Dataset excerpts
---+---
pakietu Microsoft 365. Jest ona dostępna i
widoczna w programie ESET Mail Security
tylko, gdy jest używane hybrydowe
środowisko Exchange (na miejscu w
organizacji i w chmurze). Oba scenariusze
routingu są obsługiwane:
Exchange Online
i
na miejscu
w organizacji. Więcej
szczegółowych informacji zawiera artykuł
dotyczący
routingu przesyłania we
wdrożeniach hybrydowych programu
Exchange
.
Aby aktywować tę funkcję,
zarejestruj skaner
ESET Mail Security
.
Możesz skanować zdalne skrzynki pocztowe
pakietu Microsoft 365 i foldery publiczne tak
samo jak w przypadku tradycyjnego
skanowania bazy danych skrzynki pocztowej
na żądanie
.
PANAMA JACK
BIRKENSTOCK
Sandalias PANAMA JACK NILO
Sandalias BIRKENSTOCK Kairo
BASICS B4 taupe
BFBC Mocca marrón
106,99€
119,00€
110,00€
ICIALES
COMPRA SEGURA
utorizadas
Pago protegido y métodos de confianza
---+---
*TASK DIRECTIONS*
Starting at the line that contains "BFBC Mocca marrón", write out every line through the last one in the data above, exactly as it stands.

*REPLY TO THE TASK*
BFBC Mocca marrón
106,99€
119,00€
110,00€
ICIALES
COMPRA SEGURA
utorizadas
Pago protegido y métodos de confianza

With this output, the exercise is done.